Age at testing was also identified as an important predictor of performance. However, when we looked at each assessed area in turn, we found that this age dependency stemmed from a relationship between age and language performance in the PFS and the control groups only. Obtaining the same relationship within our control group points away from an insult-related explanation of this phenomenon. Nevertheless, this is an unexpected finding when using a standardized test, where age has been accounted for in the process of standardization. The lack of a relationship between age and language scores in the higher functioning nonfebrile CSE group argues against an administration and/or test issue. Therefore, it remains plausible that the older children assessed in this study had better language abilities than their younger counterparts. This possibility does not compromise our conclusions, since this observation was made for both the PFS and the control groups.
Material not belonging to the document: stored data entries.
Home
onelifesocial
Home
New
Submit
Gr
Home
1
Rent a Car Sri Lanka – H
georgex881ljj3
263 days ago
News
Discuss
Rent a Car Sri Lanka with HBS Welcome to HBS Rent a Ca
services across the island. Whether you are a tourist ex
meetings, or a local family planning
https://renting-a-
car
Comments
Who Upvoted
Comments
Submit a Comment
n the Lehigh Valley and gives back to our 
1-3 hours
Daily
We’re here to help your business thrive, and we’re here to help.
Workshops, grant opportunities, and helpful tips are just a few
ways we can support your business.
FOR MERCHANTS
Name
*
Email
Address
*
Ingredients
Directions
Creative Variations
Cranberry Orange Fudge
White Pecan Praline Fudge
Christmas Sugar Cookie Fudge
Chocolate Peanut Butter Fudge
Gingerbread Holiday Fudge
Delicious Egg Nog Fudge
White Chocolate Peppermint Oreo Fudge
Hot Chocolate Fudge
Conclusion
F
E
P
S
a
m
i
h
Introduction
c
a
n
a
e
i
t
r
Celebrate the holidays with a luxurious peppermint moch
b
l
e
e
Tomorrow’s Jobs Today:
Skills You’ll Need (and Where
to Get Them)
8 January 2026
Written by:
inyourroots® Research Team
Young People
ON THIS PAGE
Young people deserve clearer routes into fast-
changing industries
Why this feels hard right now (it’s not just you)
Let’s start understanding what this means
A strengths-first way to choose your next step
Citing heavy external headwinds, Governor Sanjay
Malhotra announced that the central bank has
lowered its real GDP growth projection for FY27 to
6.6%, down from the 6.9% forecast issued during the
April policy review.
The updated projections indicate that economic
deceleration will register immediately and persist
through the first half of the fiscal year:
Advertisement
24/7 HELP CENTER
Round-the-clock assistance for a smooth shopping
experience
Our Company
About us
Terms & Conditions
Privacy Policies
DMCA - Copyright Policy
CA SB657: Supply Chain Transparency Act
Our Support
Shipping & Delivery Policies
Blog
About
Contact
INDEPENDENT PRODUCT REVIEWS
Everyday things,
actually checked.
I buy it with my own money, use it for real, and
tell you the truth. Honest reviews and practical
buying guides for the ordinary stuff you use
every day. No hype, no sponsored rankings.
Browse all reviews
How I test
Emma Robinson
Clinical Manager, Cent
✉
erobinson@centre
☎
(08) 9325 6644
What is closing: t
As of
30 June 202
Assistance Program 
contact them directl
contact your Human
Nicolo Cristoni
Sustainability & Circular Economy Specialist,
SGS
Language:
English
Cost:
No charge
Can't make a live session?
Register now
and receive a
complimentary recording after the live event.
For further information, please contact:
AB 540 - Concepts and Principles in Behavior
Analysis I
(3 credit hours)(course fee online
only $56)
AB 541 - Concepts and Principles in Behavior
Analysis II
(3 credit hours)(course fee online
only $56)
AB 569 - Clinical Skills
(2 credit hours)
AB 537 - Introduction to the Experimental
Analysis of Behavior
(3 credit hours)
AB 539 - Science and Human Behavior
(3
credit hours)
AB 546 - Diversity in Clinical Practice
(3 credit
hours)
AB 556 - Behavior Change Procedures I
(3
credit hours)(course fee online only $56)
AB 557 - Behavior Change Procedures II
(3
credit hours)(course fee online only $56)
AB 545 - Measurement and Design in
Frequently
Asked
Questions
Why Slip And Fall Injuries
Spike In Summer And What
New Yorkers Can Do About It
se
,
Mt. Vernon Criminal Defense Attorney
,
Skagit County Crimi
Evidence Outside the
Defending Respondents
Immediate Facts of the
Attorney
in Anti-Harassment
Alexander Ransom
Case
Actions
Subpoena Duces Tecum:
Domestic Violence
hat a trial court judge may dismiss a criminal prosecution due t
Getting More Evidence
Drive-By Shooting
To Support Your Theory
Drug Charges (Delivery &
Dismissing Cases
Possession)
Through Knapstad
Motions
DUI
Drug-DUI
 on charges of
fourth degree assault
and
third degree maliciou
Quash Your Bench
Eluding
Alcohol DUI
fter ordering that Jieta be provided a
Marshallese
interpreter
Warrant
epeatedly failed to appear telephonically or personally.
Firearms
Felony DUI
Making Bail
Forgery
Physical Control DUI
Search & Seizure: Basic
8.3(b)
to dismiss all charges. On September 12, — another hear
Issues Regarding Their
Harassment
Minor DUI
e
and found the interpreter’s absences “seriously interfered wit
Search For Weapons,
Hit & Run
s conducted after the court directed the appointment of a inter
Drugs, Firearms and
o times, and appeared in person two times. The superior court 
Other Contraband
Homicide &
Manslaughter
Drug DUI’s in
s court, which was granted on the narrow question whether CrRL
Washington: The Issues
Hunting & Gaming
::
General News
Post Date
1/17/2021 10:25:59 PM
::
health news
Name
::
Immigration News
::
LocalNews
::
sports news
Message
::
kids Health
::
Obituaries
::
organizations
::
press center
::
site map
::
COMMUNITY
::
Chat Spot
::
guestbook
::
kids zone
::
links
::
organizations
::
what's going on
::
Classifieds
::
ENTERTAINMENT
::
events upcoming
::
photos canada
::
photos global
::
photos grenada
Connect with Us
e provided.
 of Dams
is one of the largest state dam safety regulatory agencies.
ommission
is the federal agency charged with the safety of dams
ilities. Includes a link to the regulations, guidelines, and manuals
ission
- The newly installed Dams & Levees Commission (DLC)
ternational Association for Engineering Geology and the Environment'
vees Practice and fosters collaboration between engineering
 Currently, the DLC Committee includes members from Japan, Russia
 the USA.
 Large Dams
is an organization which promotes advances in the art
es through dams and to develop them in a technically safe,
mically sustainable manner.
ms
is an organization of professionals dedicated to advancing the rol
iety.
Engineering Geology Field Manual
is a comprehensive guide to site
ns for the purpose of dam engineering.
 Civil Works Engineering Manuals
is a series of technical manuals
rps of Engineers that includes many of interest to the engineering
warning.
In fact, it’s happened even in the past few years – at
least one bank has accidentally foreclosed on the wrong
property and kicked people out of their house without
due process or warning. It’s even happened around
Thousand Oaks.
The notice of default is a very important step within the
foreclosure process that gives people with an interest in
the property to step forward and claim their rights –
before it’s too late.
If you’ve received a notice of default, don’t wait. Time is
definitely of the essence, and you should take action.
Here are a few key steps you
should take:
A possible limitation of this study is that the investigated CSE cohort may not be representative of the population as a whole. Specifically, our cohort contains a lower proportion of children with AS (5.6% vs. 22.6%) compared to the nonparticipating cohort. Although this is an important limitation, we believe that it does not compromise the current results. The inclusion of these children possibly would have widened the performance gap between the nonfebrile CSE and the other two groups, as the acute symptomatic group were among the lowest performers. A second potential limitation is that only 35% of the identified sample agreed to take part in our study. However, participants and nonparticipants did not differ on seizure duration or any demographic variables, suggesting that the participating sample is a good representation of the population as a whole. Moreover, the recruited number of participants makes this study one of the largest in the literature, taking into account that we employed standardized neuropsychological and imaging measures and were able to reassess 70.4% of our baseline cohort a year onward. Finally, within the PFS group, there was a bigger representation of female patients than would be expected from an epidemiologic perspective (Chin et al., 2006). Nevertheless, there were no gender effects on performance in our group, suggesting that PFS were not differentially affecting girls and boys at this developmental age and, therefore, that the female skew of our sample is not biasing our results.